É um filme sobre a decadência. Das elites num ambiente onde se escondem as feridas para não danificarem a boa imagem e as aparências, mas que são a todo o momento alvo de sátira por Sorrentino. O espetáculo da comédia humana onde cada um tenta manter o seu status e provar o que é e o que tem quando a verdade mostra o contrário. É a sociedade italiana, mas poderia ser qualquer uma, tão identificável que é para todos. Para o protagonista, é o presente que significa a decadência, ou seja, sinónimo de vazio e desilusão. Por outro lado, o passado, sinónimo de vida que encontra o seu expoente máximo na primeira mulher que amou e que agora recorda — que traz de novo ao coração (na origem etimológica da palavra).

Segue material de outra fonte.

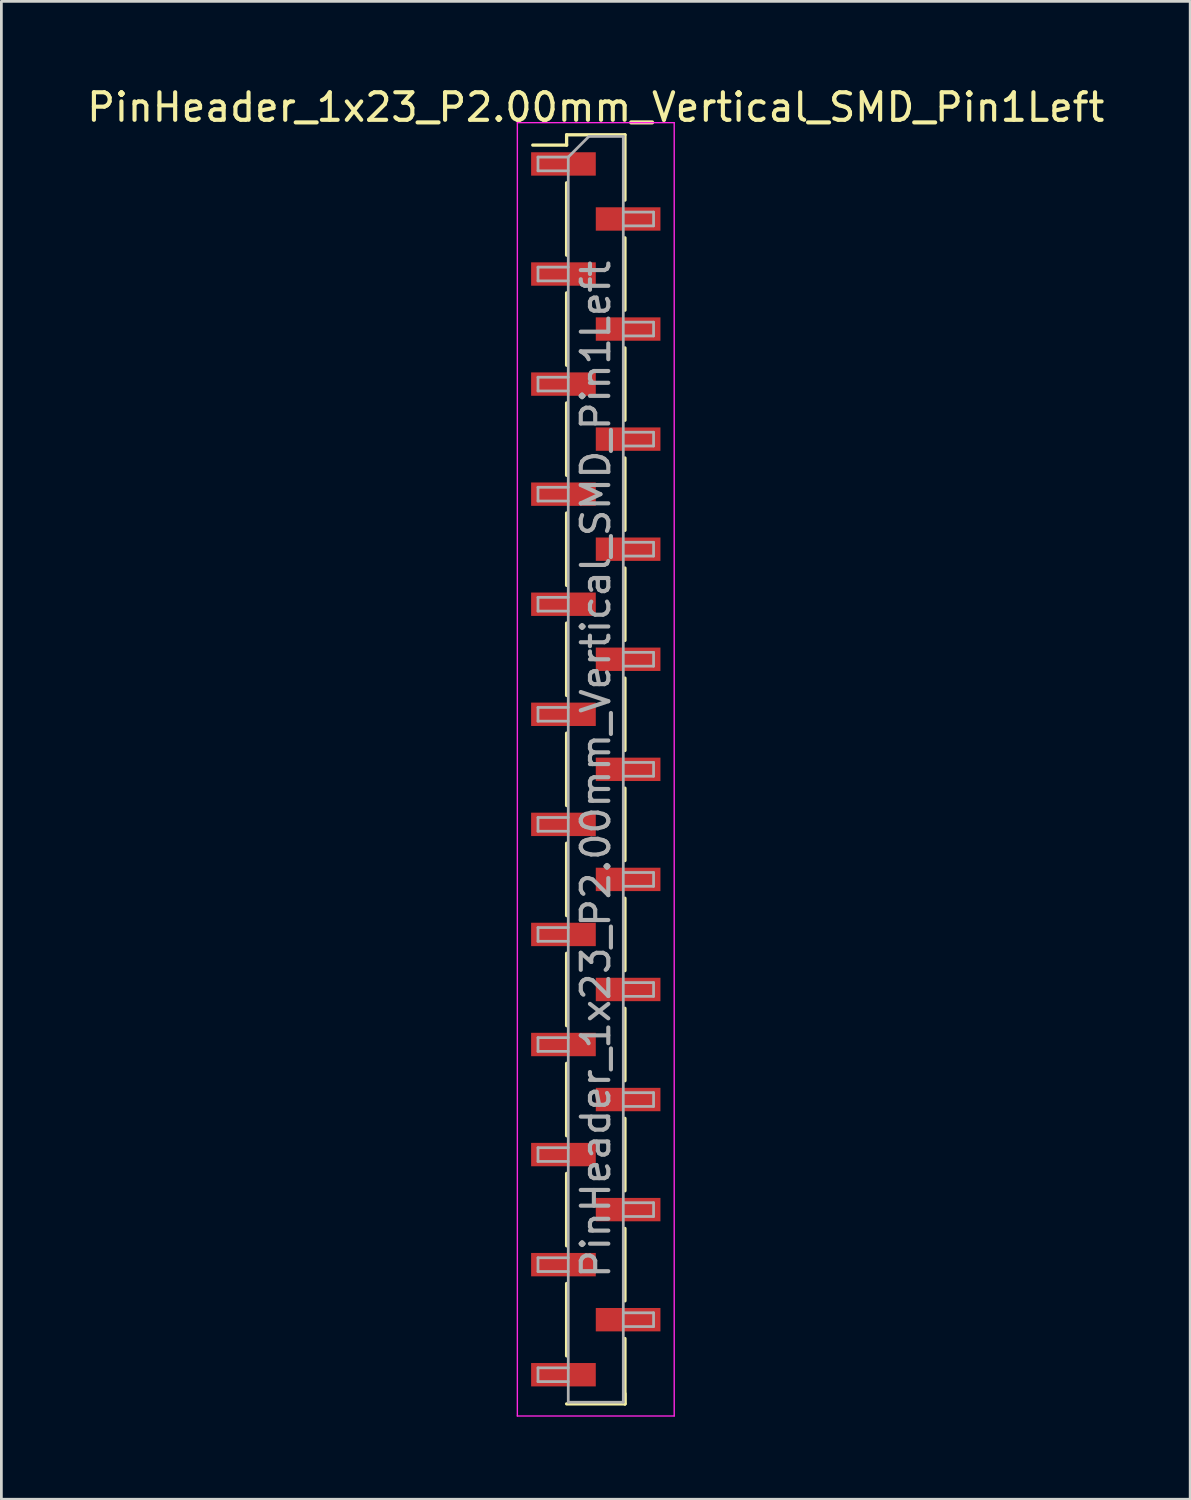
<source format=kicad_pcb>
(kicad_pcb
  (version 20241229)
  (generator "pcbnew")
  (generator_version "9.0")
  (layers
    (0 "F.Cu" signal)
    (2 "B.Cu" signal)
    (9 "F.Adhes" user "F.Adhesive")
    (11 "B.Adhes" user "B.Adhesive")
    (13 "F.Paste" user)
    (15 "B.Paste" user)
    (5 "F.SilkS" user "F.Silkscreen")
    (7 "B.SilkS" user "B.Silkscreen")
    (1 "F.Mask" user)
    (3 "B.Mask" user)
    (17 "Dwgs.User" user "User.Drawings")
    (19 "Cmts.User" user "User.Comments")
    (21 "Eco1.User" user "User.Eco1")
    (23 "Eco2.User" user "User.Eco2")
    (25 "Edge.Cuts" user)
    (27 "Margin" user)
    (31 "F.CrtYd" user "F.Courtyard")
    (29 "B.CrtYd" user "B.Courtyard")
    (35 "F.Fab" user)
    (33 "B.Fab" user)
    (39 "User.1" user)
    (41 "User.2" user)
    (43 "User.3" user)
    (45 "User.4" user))
  (footprint "PinHeader_1x23_P2.00mm_Vertical_SMD_Pin1Left"
    (layer "F.Cu")
    (at 18.601 24.908)
    (property "Reference" "PinHeader_1x23_P2.00mm_Vertical_SMD_Pin1Left" (at 0 -24.06 0) (layer "F.SilkS") (effects (font (size 1 1) (thickness 0.15))))
    (attr smd)
    (fp_line (start -1.06 -23.06) (end -1.06 -22.685) (stroke (width 0.12) (type solid)) (layer "F.SilkS"))
    (fp_line (start -1.06 -23.06) (end 1.06 -23.06) (stroke (width 0.12) (type solid)) (layer "F.SilkS"))
    (fp_line (start -1.06 -22.685) (end -2.29 -22.685) (stroke (width 0.12) (type solid)) (layer "F.SilkS"))
    (fp_line (start -1.06 -21.315) (end -1.06 -18.685) (stroke (width 0.12) (type solid)) (layer "F.SilkS"))
    (fp_line (start -1.06 -17.315) (end -1.06 -14.685) (stroke (width 0.12) (type solid)) (layer "F.SilkS"))
    (fp_line (start -1.06 -13.315) (end -1.06 -10.685) (stroke (width 0.12) (type solid)) (layer "F.SilkS"))
    (fp_line (start -1.06 -9.315) (end -1.06 -6.685) (stroke (width 0.12) (type solid)) (layer "F.SilkS"))
    (fp_line (start -1.06 -5.315) (end -1.06 -2.685) (stroke (width 0.12) (type solid)) (layer "F.SilkS"))
    (fp_line (start -1.06 -1.315) (end -1.06 1.315) (stroke (width 0.12) (type solid)) (layer "F.SilkS"))
    (fp_line (start -1.06 2.685) (end -1.06 5.315) (stroke (width 0.12) (type solid)) (layer "F.SilkS"))
    (fp_line (start -1.06 6.685) (end -1.06 9.315) (stroke (width 0.12) (type solid)) (layer "F.SilkS"))
    (fp_line (start -1.06 10.685) (end -1.06 13.315) (stroke (width 0.12) (type solid)) (layer "F.SilkS"))
    (fp_line (start -1.06 14.685) (end -1.06 17.315) (stroke (width 0.12) (type solid)) (layer "F.SilkS"))
    (fp_line (start -1.06 18.685) (end -1.06 21.315) (stroke (width 0.12) (type solid)) (layer "F.SilkS"))
    (fp_line (start -1.06 23.06) (end 1.06 23.06) (stroke (width 0.12) (type solid)) (layer "F.SilkS"))
    (fp_line (start 1.06 -23.06) (end 1.06 -20.685) (stroke (width 0.12) (type solid)) (layer "F.SilkS"))
    (fp_line (start 1.06 -19.315) (end 1.06 -16.685) (stroke (width 0.12) (type solid)) (layer "F.SilkS"))
    (fp_line (start 1.06 -15.315) (end 1.06 -12.685) (stroke (width 0.12) (type solid)) (layer "F.SilkS"))
    (fp_line (start 1.06 -11.315) (end 1.06 -8.685) (stroke (width 0.12) (type solid)) (layer "F.SilkS"))
    (fp_line (start 1.06 -7.315) (end 1.06 -4.685) (stroke (width 0.12) (type solid)) (layer "F.SilkS"))
    (fp_line (start 1.06 -3.315) (end 1.06 -0.685) (stroke (width 0.12) (type solid)) (layer "F.SilkS"))
    (fp_line (start 1.06 0.685) (end 1.06 3.315) (stroke (width 0.12) (type solid)) (layer "F.SilkS"))
    (fp_line (start 1.06 4.685) (end 1.06 7.315) (stroke (width 0.12) (type solid)) (layer "F.SilkS"))
    (fp_line (start 1.06 8.685) (end 1.06 11.315) (stroke (width 0.12) (type solid)) (layer "F.SilkS"))
    (fp_line (start 1.06 12.685) (end 1.06 15.315) (stroke (width 0.12) (type solid)) (layer "F.SilkS"))
    (fp_line (start 1.06 16.685) (end 1.06 19.315) (stroke (width 0.12) (type solid)) (layer "F.SilkS"))
    (fp_line (start 1.06 20.685) (end 1.06 23.06) (stroke (width 0.12) (type solid)) (layer "F.SilkS"))
    (fp_line (start 1.06 22.685) (end 1.06 23.06) (stroke (width 0.12) (type solid)) (layer "F.SilkS"))
    (fp_line (start -2.85 -23.5) (end -2.85 23.5) (stroke (width 0.05) (type solid)) (layer "F.CrtYd"))
    (fp_line (start -2.85 23.5) (end 2.85 23.5) (stroke (width 0.05) (type solid)) (layer "F.CrtYd"))
    (fp_line (start 2.85 -23.5) (end -2.85 -23.5) (stroke (width 0.05) (type solid)) (layer "F.CrtYd"))
    (fp_line (start 2.85 23.5) (end 2.85 -23.5) (stroke (width 0.05) (type solid)) (layer "F.CrtYd"))
    (fp_line (start -2.1 -22.25) (end -2.1 -21.75) (stroke (width 0.1) (type solid)) (layer "F.Fab"))
    (fp_line (start -2.1 -21.75) (end -1 -21.75) (stroke (width 0.1) (type solid)) (layer "F.Fab"))
    (fp_line (start -2.1 -18.25) (end -2.1 -17.75) (stroke (width 0.1) (type solid)) (layer "F.Fab"))
    (fp_line (start -2.1 -17.75) (end -1 -17.75) (stroke (width 0.1) (type solid)) (layer "F.Fab"))
    (fp_line (start -2.1 -14.25) (end -2.1 -13.75) (stroke (width 0.1) (type solid)) (layer "F.Fab"))
    (fp_line (start -2.1 -13.75) (end -1 -13.75) (stroke (width 0.1) (type solid)) (layer "F.Fab"))
    (fp_line (start -2.1 -10.25) (end -2.1 -9.75) (stroke (width 0.1) (type solid)) (layer "F.Fab"))
    (fp_line (start -2.1 -9.75) (end -1 -9.75) (stroke (width 0.1) (type solid)) (layer "F.Fab"))
    (fp_line (start -2.1 -6.25) (end -2.1 -5.75) (stroke (width 0.1) (type solid)) (layer "F.Fab"))
    (fp_line (start -2.1 -5.75) (end -1 -5.75) (stroke (width 0.1) (type solid)) (layer "F.Fab"))
    (fp_line (start -2.1 -2.25) (end -2.1 -1.75) (stroke (width 0.1) (type solid)) (layer "F.Fab"))
    (fp_line (start -2.1 -1.75) (end -1 -1.75) (stroke (width 0.1) (type solid)) (layer "F.Fab"))
    (fp_line (start -2.1 1.75) (end -2.1 2.25) (stroke (width 0.1) (type solid)) (layer "F.Fab"))
    (fp_line (start -2.1 2.25) (end -1 2.25) (stroke (width 0.1) (type solid)) (layer "F.Fab"))
    (fp_line (start -2.1 5.75) (end -2.1 6.25) (stroke (width 0.1) (type solid)) (layer "F.Fab"))
    (fp_line (start -2.1 6.25) (end -1 6.25) (stroke (width 0.1) (type solid)) (layer "F.Fab"))
    (fp_line (start -2.1 9.75) (end -2.1 10.25) (stroke (width 0.1) (type solid)) (layer "F.Fab"))
    (fp_line (start -2.1 10.25) (end -1 10.25) (stroke (width 0.1) (type solid)) (layer "F.Fab"))
    (fp_line (start -2.1 13.75) (end -2.1 14.25) (stroke (width 0.1) (type solid)) (layer "F.Fab"))
    (fp_line (start -2.1 14.25) (end -1 14.25) (stroke (width 0.1) (type solid)) (layer "F.Fab"))
    (fp_line (start -2.1 17.75) (end -2.1 18.25) (stroke (width 0.1) (type solid)) (layer "F.Fab"))
    (fp_line (start -2.1 18.25) (end -1 18.25) (stroke (width 0.1) (type solid)) (layer "F.Fab"))
    (fp_line (start -2.1 21.75) (end -2.1 22.25) (stroke (width 0.1) (type solid)) (layer "F.Fab"))
    (fp_line (start -2.1 22.25) (end -1 22.25) (stroke (width 0.1) (type solid)) (layer "F.Fab"))
    (fp_line (start -1 -22.25) (end -2.1 -22.25) (stroke (width 0.1) (type solid)) (layer "F.Fab"))
    (fp_line (start -1 -22.25) (end -0.25 -23) (stroke (width 0.1) (type solid)) (layer "F.Fab"))
    (fp_line (start -1 -18.25) (end -2.1 -18.25) (stroke (width 0.1) (type solid)) (layer "F.Fab"))
    (fp_line (start -1 -14.25) (end -2.1 -14.25) (stroke (width 0.1) (type solid)) (layer "F.Fab"))
    (fp_line (start -1 -10.25) (end -2.1 -10.25) (stroke (width 0.1) (type solid)) (layer "F.Fab"))
    (fp_line (start -1 -6.25) (end -2.1 -6.25) (stroke (width 0.1) (type solid)) (layer "F.Fab"))
    (fp_line (start -1 -2.25) (end -2.1 -2.25) (stroke (width 0.1) (type solid)) (layer "F.Fab"))
    (fp_line (start -1 1.75) (end -2.1 1.75) (stroke (width 0.1) (type solid)) (layer "F.Fab"))
    (fp_line (start -1 5.75) (end -2.1 5.75) (stroke (width 0.1) (type solid)) (layer "F.Fab"))
    (fp_line (start -1 9.75) (end -2.1 9.75) (stroke (width 0.1) (type solid)) (layer "F.Fab"))
    (fp_line (start -1 13.75) (end -2.1 13.75) (stroke (width 0.1) (type solid)) (layer "F.Fab"))
    (fp_line (start -1 17.75) (end -2.1 17.75) (stroke (width 0.1) (type solid)) (layer "F.Fab"))
    (fp_line (start -1 21.75) (end -2.1 21.75) (stroke (width 0.1) (type solid)) (layer "F.Fab"))
    (fp_line (start -1 23) (end -1 -22.25) (stroke (width 0.1) (type solid)) (layer "F.Fab"))
    (fp_line (start -0.25 -23) (end 1 -23) (stroke (width 0.1) (type solid)) (layer "F.Fab"))
    (fp_line (start 1 -23) (end 1 23) (stroke (width 0.1) (type solid)) (layer "F.Fab"))
    (fp_line (start 1 -20.25) (end 2.1 -20.25) (stroke (width 0.1) (type solid)) (layer "F.Fab"))
    (fp_line (start 1 -16.25) (end 2.1 -16.25) (stroke (width 0.1) (type solid)) (layer "F.Fab"))
    (fp_line (start 1 -12.25) (end 2.1 -12.25) (stroke (width 0.1) (type solid)) (layer "F.Fab"))
    (fp_line (start 1 -8.25) (end 2.1 -8.25) (stroke (width 0.1) (type solid)) (layer "F.Fab"))
    (fp_line (start 1 -4.25) (end 2.1 -4.25) (stroke (width 0.1) (type solid)) (layer "F.Fab"))
    (fp_line (start 1 -0.25) (end 2.1 -0.25) (stroke (width 0.1) (type solid)) (layer "F.Fab"))
    (fp_line (start 1 3.75) (end 2.1 3.75) (stroke (width 0.1) (type solid)) (layer "F.Fab"))
    (fp_line (start 1 7.75) (end 2.1 7.75) (stroke (width 0.1) (type solid)) (layer "F.Fab"))
    (fp_line (start 1 11.75) (end 2.1 11.75) (stroke (width 0.1) (type solid)) (layer "F.Fab"))
    (fp_line (start 1 15.75) (end 2.1 15.75) (stroke (width 0.1) (type solid)) (layer "F.Fab"))
    (fp_line (start 1 19.75) (end 2.1 19.75) (stroke (width 0.1) (type solid)) (layer "F.Fab"))
    (fp_line (start 1 23) (end -1 23) (stroke (width 0.1) (type solid)) (layer "F.Fab"))
    (fp_line (start 2.1 -20.25) (end 2.1 -19.75) (stroke (width 0.1) (type solid)) (layer "F.Fab"))
    (fp_line (start 2.1 -19.75) (end 1 -19.75) (stroke (width 0.1) (type solid)) (layer "F.Fab"))
    (fp_line (start 2.1 -16.25) (end 2.1 -15.75) (stroke (width 0.1) (type solid)) (layer "F.Fab"))
    (fp_line (start 2.1 -15.75) (end 1 -15.75) (stroke (width 0.1) (type solid)) (layer "F.Fab"))
    (fp_line (start 2.1 -12.25) (end 2.1 -11.75) (stroke (width 0.1) (type solid)) (layer "F.Fab"))
    (fp_line (start 2.1 -11.75) (end 1 -11.75) (stroke (width 0.1) (type solid)) (layer "F.Fab"))
    (fp_line (start 2.1 -8.25) (end 2.1 -7.75) (stroke (width 0.1) (type solid)) (layer "F.Fab"))
    (fp_line (start 2.1 -7.75) (end 1 -7.75) (stroke (width 0.1) (type solid)) (layer "F.Fab"))
    (fp_line (start 2.1 -4.25) (end 2.1 -3.75) (stroke (width 0.1) (type solid)) (layer "F.Fab"))
    (fp_line (start 2.1 -3.75) (end 1 -3.75) (stroke (width 0.1) (type solid)) (layer "F.Fab"))
    (fp_line (start 2.1 -0.25) (end 2.1 0.25) (stroke (width 0.1) (type solid)) (layer "F.Fab"))
    (fp_line (start 2.1 0.25) (end 1 0.25) (stroke (width 0.1) (type solid)) (layer "F.Fab"))
    (fp_line (start 2.1 3.75) (end 2.1 4.25) (stroke (width 0.1) (type solid)) (layer "F.Fab"))
    (fp_line (start 2.1 4.25) (end 1 4.25) (stroke (width 0.1) (type solid)) (layer "F.Fab"))
    (fp_line (start 2.1 7.75) (end 2.1 8.25) (stroke (width 0.1) (type solid)) (layer "F.Fab"))
    (fp_line (start 2.1 8.25) (end 1 8.25) (stroke (width 0.1) (type solid)) (layer "F.Fab"))
    (fp_line (start 2.1 11.75) (end 2.1 12.25) (stroke (width 0.1) (type solid)) (layer "F.Fab"))
    (fp_line (start 2.1 12.25) (end 1 12.25) (stroke (width 0.1) (type solid)) (layer "F.Fab"))
    (fp_line (start 2.1 15.75) (end 2.1 16.25) (stroke (width 0.1) (type solid)) (layer "F.Fab"))
    (fp_line (start 2.1 16.25) (end 1 16.25) (stroke (width 0.1) (type solid)) (layer "F.Fab"))
    (fp_line (start 2.1 19.75) (end 2.1 20.25) (stroke (width 0.1) (type solid)) (layer "F.Fab"))
    (fp_line (start 2.1 20.25) (end 1 20.25) (stroke (width 0.1) (type solid)) (layer "F.Fab"))
    (fp_text user "${REFERENCE}" (at 0 0 90) (layer "F.Fab") (effects (font (size 1 1) (thickness 0.15))))
    (pad "1" smd rect (at -1.175 -22) (size 2.35 0.85) (layers "F.Cu" "F.Mask" "F.Paste"))
    (pad "2" smd rect (at 1.175 -20) (size 2.35 0.85) (layers "F.Cu" "F.Mask" "F.Paste"))
    (pad "3" smd rect (at -1.175 -18) (size 2.35 0.85) (layers "F.Cu" "F.Mask" "F.Paste"))
    (pad "4" smd rect (at 1.175 -16) (size 2.35 0.85) (layers "F.Cu" "F.Mask" "F.Paste"))
    (pad "5" smd rect (at -1.175 -14) (size 2.35 0.85) (layers "F.Cu" "F.Mask" "F.Paste"))
    (pad "6" smd rect (at 1.175 -12) (size 2.35 0.85) (layers "F.Cu" "F.Mask" "F.Paste"))
    (pad "7" smd rect (at -1.175 -10) (size 2.35 0.85) (layers "F.Cu" "F.Mask" "F.Paste"))
    (pad "8" smd rect (at 1.175 -8) (size 2.35 0.85) (layers "F.Cu" "F.Mask" "F.Paste"))
    (pad "9" smd rect (at -1.175 -6) (size 2.35 0.85) (layers "F.Cu" "F.Mask" "F.Paste"))
    (pad "10" smd rect (at 1.175 -4) (size 2.35 0.85) (layers "F.Cu" "F.Mask" "F.Paste"))
    (pad "11" smd rect (at -1.175 -2) (size 2.35 0.85) (layers "F.Cu" "F.Mask" "F.Paste"))
    (pad "12" smd rect (at 1.175 0) (size 2.35 0.85) (layers "F.Cu" "F.Mask" "F.Paste"))
    (pad "13" smd rect (at -1.175 2) (size 2.35 0.85) (layers "F.Cu" "F.Mask" "F.Paste"))
    (pad "14" smd rect (at 1.175 4) (size 2.35 0.85) (layers "F.Cu" "F.Mask" "F.Paste"))
    (pad "15" smd rect (at -1.175 6) (size 2.35 0.85) (layers "F.Cu" "F.Mask" "F.Paste"))
    (pad "16" smd rect (at 1.175 8) (size 2.35 0.85) (layers "F.Cu" "F.Mask" "F.Paste"))
    (pad "17" smd rect (at -1.175 10) (size 2.35 0.85) (layers "F.Cu" "F.Mask" "F.Paste"))
    (pad "18" smd rect (at 1.175 12) (size 2.35 0.85) (layers "F.Cu" "F.Mask" "F.Paste"))
    (pad "19" smd rect (at -1.175 14) (size 2.35 0.85) (layers "F.Cu" "F.Mask" "F.Paste"))
    (pad "20" smd rect (at 1.175 16) (size 2.35 0.85) (layers "F.Cu" "F.Mask" "F.Paste"))
    (pad "21" smd rect (at -1.175 18) (size 2.35 0.85) (layers "F.Cu" "F.Mask" "F.Paste"))
    (pad "22" smd rect (at 1.175 20) (size 2.35 0.85) (layers "F.Cu" "F.Mask" "F.Paste"))
    (pad "23" smd rect (at -1.175 22) (size 2.35 0.85) (layers "F.Cu" "F.Mask" "F.Paste")))
  (gr_rect
    (start -3 -3)
    (end 40.202 51.433)
    (stroke (width 0.1) (type default))
    (fill no)
    (layer "Edge.Cuts")))
</source>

No final, fala-se dos inconstantes laivos de beleza que vão pautando a nossa vida no meio da “miséria desgraçada e da infeliz humanidade”. É talvez isso que nos vai salvando. É talvez isso que nos emerge do vazio. Como as histórias — a ficção: essa “que se alimenta no fundo comum da espécie e à qual se pode recorrer incessantemente em busca de uma ordem quando parecemos mergulhados no caos, de alento em momentos de desânimo e de dúvidas e incertezas quando a realidade que nos rodeia parece excessivamente segura e fiável” —, dizia-nos Vargas Llosa, que há um mês nos dedicou o seu silêncio (ou talvez não). Acaba sempre assim. Com a morte. Mas antes houve a vida.